Provided records:
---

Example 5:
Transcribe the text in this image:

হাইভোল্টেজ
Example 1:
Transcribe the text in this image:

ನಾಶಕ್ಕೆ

--

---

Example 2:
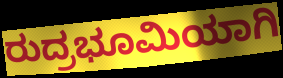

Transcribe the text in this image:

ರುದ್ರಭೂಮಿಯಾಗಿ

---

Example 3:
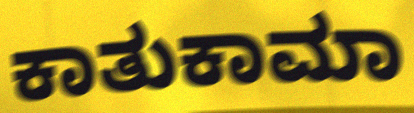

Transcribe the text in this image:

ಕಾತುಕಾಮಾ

Your goal: Scan the listing above and identify each line holding the string "Example"; copy every such line.

Answer to this task:
Example 5:
Example 1:
Example 2:
Example 3:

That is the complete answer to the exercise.